Regex Extraction Preprocessor#

It is common for transport buses to wrap data streams with additional metadata that may not be pertinent to the actual event. Syslog is an excellent example, where the syslog header may not provide value to the underlying data, duplicates fields in the underlying data, or simply complicates the analysis of the data. The regexextractor preprocessor uses a regular expression to extract multiple fields and reform them into a new structure for ingestion.

The regexextraction preprocessor uses named regular expression extraction fields and a template to extract data and then reform it into an output record. Output templates can contain static values and completely reform the output data if needed.

Templates reference extracted values by name using field definitions similar to bash. For example, if your regex extracted a field named foo you could insert that extraction in the template with ${foo}. The templates also support the following special keys:

  • ${_SRC_}, which will be replaced by the SRC field of the current entry.

  • ${_DATA_}, which will be replaced by the string-formatted Data field of the current entry.

  • ${_TS_}, which will be replaced by the string-formatted TS (timestamp) field of the current entry.
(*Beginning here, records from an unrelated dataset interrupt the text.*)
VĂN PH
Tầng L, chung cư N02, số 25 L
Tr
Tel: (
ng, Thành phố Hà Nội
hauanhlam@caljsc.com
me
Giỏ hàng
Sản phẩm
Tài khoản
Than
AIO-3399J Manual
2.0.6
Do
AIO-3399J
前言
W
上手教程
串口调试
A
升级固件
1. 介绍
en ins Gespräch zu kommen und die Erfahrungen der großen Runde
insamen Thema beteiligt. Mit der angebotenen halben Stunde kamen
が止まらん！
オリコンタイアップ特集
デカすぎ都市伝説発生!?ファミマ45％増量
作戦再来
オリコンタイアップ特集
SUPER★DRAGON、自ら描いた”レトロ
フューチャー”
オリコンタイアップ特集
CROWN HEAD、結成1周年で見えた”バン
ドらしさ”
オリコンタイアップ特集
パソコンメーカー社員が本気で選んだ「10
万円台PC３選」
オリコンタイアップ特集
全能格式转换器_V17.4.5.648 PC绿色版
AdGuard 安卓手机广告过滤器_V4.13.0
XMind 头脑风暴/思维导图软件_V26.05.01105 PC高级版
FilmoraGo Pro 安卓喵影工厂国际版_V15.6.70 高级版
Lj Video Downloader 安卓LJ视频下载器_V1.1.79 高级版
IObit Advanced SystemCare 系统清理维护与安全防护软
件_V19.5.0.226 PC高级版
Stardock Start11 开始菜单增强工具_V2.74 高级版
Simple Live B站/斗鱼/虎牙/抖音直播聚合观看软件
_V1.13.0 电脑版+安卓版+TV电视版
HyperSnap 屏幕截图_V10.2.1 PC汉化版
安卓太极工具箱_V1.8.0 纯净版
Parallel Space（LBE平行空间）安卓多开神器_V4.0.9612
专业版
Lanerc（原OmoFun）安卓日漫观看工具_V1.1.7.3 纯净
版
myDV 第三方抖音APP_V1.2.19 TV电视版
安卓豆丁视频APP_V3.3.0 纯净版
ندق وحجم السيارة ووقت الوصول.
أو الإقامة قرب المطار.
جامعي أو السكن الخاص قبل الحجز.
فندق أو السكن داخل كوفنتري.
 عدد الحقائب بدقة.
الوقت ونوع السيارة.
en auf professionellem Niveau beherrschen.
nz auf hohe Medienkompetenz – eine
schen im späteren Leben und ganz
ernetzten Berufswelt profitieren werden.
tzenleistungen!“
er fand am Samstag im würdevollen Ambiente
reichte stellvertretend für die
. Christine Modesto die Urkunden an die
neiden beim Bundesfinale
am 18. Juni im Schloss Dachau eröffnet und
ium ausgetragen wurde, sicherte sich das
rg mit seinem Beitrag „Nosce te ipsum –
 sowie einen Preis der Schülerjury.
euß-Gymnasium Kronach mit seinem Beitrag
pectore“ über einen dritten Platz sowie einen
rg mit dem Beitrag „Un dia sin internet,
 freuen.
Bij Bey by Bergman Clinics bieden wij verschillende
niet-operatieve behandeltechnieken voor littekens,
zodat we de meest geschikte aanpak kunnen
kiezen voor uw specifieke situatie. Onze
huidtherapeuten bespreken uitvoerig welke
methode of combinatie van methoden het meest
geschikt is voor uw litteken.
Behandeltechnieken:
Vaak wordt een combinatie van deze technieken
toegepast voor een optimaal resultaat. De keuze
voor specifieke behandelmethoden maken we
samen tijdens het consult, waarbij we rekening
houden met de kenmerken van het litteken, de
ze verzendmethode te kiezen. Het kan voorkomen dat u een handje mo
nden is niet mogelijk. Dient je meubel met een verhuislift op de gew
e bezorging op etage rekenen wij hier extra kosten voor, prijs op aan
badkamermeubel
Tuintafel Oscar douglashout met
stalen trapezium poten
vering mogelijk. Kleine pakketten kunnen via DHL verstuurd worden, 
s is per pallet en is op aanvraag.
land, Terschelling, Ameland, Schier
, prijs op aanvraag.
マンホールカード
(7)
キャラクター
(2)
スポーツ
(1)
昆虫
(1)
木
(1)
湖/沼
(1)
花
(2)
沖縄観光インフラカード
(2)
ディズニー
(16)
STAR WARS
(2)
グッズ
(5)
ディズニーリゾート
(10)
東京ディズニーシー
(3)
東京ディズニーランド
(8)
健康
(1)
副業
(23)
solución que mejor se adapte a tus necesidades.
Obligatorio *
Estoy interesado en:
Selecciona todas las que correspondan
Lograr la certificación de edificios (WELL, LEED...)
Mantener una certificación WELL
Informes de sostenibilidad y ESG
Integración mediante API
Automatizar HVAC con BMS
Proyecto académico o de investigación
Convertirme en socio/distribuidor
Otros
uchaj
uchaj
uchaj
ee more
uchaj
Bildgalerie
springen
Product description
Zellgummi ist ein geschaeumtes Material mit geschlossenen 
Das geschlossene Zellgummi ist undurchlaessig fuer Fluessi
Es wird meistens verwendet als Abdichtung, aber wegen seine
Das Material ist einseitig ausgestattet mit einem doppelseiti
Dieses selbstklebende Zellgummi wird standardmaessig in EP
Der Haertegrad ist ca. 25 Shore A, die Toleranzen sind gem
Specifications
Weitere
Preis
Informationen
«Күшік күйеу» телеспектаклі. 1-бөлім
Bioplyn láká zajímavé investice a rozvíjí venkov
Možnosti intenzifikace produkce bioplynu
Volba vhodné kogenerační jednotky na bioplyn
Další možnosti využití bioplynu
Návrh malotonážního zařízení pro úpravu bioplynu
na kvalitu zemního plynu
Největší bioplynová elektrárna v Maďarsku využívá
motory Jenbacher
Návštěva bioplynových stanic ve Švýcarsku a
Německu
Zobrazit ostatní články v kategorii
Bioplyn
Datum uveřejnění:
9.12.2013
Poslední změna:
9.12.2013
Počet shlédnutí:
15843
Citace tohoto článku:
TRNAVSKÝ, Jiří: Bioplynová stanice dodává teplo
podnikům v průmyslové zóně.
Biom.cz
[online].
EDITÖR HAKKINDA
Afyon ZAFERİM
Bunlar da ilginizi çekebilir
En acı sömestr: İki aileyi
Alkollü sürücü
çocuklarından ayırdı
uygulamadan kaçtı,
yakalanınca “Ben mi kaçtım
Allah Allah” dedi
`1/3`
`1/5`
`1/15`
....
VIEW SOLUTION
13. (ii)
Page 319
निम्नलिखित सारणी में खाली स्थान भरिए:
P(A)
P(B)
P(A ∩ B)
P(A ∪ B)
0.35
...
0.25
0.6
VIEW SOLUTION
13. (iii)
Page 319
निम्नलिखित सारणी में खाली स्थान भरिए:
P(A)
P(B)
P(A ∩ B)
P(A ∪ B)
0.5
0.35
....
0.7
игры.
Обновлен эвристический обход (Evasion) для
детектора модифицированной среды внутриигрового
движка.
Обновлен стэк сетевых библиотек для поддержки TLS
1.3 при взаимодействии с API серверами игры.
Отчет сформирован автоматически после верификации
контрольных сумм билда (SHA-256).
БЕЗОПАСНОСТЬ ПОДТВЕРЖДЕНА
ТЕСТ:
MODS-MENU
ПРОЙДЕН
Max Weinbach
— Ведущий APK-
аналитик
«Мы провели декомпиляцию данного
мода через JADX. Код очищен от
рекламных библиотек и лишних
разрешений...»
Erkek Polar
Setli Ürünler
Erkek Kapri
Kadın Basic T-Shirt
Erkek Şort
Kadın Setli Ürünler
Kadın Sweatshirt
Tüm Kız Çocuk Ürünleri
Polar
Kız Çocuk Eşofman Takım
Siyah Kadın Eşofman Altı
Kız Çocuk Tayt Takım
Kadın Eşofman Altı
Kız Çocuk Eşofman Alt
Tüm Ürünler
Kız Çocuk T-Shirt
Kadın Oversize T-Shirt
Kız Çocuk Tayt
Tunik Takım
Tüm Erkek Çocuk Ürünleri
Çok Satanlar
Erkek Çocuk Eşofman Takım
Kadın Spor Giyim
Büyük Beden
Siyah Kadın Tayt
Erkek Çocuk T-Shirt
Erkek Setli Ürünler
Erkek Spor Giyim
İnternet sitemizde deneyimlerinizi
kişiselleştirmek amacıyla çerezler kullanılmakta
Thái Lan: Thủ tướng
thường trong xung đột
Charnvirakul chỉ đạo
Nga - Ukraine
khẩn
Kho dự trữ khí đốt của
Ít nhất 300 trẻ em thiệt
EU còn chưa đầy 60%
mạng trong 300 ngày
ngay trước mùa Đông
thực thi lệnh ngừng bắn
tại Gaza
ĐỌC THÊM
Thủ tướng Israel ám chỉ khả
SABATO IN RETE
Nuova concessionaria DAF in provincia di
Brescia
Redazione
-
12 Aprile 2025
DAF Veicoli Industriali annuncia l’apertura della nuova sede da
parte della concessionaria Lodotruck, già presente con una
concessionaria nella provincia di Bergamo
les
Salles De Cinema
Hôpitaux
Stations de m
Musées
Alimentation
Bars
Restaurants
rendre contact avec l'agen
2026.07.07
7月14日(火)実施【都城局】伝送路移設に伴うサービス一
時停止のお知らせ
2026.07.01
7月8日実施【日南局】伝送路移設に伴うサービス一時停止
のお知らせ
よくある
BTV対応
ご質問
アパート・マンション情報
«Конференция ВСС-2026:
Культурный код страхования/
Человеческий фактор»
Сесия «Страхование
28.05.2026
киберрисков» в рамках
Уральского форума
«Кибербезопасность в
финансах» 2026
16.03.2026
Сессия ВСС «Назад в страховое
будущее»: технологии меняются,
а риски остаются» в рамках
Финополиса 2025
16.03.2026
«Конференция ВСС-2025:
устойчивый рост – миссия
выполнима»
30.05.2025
The Regex Extraction preprocessor Type is regexextract.

Supported Options#

  • Drop-Misses (boolean, optional): This parameter specifies whether the preprocessor should drop the entry if the regular expression does not match. By default the entry is passed through.

  • Regex (string, required): This parameter defines the regular expression for extraction

  • Template (string, required): This parameter defines the output form of the record.

Common Use Cases#

The regexpreprocessor is most commonly used for stripping un-needed headers from data streams, however it can also be used to reform data into easier to process formats.

Example: Stripping Syslog Headers#

Given the following record, we want to remove the syslog header and ship just the JSON blob. We will slightly restructure the JSON, though, to include the application name from the syslog header.

<30>1 2020-03-20T15:35:20Z webserver.example.com loginapp 4961 - - {"user": "bob", "action": "login", "result": "success", "UID": 123, "ts": "2020-03-20T15:35:20Z"}

The syslog message contains a well structured JSON blob but the syslog transport adds additional metadata that does not necessarily enhance the record. We can use the Regex extractor to pull out the data we want and reform it into an easy to use record.

We will use the regex extractor to pull out the data fields and the hostname, then use the template to build a new JSON blob with the host inserted:

[Listener "logins"]
	Bind-String="0.0.0.0:7777"
	Preprocessor=loginapp

[Preprocessor "loginapp"]
	Type=regexextract
	Regex=`\S+ (?P<host>\S+) \d+ \S+ \S+ (?P<data>\{.+\})$`
	Template=`{"host": "${host}", "data": ${data}}`

Note

Observe the use of backticks in the Regex and Template fields. This eliminates the need to escape each backslash within the value.

The result is:

{"host": "loginapp", "data": {"user": "bob", "action": "login", "result": "success", "UID": 123, "ts": "2020-03-20T15:35:20Z"}}

Note

Templates can specify multiple fields constant values. Extracted fields can be inserted multiple times.